# Haunted Eve Halloween Yard Haunt 2021: Devils and Demons



## hauntedeve (Aug 12, 2010)

Our photos from this year's Halloween yard haunt are up on Flickr: Haunted Eve Halloween 2021


----------



## Hairazor (Mar 13, 2012)

What a Devilishly great display. Love the skelly in the burning pile. The lighting adds a finishing touch. Great work


----------



## Dr. Maniaco (Sep 7, 2012)

VERY Cool!!


----------



## RoxyBlue (Oct 6, 2008)

An excellent example of how a smaller decorated space can pack a big punch.


----------



## Riff_JunkieSFR (Jul 11, 2011)

Fantastic, that looks amazing!


----------



## Greg G (Nov 4, 2012)

Wow, everything is so well detailed and you have so much going on in this display. Great wall of skellies. So where did you hand out candy?


----------



## god66671 (Nov 4, 2021)

Very nice lights and the demon and chair prop..on point1


----------



## hauntedeve (Aug 12, 2010)

Greg G said:


> Wow, everything is so well detailed and you have so much going on in this display. Great wall of skellies. So where did you hand out candy?

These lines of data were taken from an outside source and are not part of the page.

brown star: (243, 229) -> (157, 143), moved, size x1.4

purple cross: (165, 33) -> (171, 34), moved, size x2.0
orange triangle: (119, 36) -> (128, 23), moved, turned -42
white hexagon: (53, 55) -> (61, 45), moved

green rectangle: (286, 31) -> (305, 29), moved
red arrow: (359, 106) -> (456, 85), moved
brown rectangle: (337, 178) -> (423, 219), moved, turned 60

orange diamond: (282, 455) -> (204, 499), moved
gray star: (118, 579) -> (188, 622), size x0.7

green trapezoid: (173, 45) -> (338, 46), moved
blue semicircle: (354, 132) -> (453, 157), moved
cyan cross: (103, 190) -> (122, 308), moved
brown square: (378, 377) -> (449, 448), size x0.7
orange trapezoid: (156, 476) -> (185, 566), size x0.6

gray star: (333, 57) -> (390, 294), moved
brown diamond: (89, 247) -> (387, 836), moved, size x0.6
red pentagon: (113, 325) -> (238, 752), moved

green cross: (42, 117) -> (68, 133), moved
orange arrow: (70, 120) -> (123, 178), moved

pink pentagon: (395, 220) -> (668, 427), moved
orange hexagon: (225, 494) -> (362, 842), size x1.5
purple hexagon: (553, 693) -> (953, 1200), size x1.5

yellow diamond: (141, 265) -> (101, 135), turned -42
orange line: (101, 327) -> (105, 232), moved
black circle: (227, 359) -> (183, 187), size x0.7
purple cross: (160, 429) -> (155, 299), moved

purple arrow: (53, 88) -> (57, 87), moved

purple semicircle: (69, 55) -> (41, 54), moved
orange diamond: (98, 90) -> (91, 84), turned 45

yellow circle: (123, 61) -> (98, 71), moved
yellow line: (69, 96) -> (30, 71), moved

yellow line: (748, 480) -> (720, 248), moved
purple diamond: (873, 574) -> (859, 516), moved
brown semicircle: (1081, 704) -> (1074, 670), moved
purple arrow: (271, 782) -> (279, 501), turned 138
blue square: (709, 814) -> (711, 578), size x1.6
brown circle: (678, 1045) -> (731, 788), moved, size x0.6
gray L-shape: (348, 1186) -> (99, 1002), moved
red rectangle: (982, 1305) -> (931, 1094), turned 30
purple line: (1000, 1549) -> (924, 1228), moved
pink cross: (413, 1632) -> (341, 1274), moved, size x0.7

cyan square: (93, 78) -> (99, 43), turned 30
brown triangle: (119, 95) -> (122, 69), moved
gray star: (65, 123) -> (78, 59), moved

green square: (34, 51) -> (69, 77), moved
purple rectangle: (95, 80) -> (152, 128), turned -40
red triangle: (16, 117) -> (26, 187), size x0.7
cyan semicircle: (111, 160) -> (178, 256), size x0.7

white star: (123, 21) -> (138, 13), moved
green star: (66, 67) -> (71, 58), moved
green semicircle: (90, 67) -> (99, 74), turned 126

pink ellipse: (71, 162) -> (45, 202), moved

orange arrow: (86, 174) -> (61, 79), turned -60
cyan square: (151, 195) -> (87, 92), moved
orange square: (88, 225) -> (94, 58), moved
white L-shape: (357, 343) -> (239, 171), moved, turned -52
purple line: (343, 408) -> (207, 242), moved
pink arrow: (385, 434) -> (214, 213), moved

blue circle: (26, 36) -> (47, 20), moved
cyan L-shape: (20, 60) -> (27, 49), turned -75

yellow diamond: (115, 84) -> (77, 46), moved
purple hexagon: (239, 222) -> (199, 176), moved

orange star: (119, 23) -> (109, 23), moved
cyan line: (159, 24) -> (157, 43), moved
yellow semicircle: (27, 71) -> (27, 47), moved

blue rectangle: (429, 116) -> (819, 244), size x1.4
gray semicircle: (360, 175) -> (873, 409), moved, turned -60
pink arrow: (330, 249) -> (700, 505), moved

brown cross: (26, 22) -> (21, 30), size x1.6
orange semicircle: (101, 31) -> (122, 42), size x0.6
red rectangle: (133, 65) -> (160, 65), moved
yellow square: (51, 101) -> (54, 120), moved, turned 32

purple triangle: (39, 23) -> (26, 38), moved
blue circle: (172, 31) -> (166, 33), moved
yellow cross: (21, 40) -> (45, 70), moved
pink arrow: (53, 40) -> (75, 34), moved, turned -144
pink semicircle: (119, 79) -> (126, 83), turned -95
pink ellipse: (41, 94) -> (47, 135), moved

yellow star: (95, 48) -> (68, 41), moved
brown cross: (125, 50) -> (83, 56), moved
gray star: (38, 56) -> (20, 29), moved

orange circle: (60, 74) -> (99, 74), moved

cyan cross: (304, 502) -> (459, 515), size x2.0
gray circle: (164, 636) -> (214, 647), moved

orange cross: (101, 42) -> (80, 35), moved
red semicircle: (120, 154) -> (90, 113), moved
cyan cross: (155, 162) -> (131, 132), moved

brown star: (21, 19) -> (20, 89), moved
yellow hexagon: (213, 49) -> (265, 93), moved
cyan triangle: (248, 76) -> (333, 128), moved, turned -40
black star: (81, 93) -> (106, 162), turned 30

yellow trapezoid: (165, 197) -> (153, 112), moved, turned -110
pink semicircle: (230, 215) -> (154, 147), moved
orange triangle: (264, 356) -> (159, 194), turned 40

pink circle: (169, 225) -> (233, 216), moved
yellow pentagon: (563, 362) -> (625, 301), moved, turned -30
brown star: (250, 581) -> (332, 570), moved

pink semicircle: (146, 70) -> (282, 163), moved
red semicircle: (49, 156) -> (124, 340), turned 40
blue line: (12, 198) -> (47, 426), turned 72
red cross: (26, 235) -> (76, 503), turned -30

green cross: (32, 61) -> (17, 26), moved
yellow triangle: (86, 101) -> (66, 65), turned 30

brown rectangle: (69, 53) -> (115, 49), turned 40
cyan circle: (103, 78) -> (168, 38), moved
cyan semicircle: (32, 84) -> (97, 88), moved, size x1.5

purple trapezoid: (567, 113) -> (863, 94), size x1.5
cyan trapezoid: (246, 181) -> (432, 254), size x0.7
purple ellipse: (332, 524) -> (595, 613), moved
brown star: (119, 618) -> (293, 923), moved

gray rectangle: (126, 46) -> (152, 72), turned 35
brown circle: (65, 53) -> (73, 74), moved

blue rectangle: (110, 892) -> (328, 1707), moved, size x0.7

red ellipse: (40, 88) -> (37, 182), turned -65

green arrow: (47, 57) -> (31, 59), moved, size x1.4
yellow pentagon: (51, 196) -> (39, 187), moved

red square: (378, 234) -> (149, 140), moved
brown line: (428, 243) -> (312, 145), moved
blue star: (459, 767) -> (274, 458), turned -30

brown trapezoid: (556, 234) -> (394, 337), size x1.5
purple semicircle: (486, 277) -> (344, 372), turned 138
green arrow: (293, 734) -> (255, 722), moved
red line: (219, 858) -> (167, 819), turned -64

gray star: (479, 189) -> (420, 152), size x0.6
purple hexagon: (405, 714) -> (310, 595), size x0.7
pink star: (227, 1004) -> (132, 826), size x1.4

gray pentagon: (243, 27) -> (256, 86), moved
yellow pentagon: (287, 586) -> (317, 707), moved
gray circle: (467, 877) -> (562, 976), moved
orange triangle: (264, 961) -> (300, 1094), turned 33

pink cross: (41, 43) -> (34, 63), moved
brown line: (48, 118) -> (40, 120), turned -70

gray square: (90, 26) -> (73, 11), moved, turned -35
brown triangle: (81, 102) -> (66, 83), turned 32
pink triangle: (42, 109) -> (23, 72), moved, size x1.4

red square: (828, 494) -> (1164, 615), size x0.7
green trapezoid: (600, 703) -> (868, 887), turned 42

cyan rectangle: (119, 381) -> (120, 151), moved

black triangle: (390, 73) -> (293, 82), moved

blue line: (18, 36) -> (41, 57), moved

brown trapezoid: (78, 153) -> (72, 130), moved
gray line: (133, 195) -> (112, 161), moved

From behind the barricade on our front porch. We kept the tote full of the candy treat bags right behind the barricade and handed them out as the kids came up the walkway. The barricade was a Halloween 2020 addition and served as a contactless treat serving table, but we actually liked the fact that it allowed us to decorate the entire porch versus putting our porch standing mannequin way back in the corner so that we could open the front storm door for trick-or-treaters, which also would create a bottleneck when a group of kids came right up to the door. It just ended up making things easier for us.


----------



## Hallowed31 (7 mo ago)

hauntedeve said:


> Our photos from this year's Halloween yard haunt are up on Flickr: Haunted Eve Halloween 2021


Whoa


----------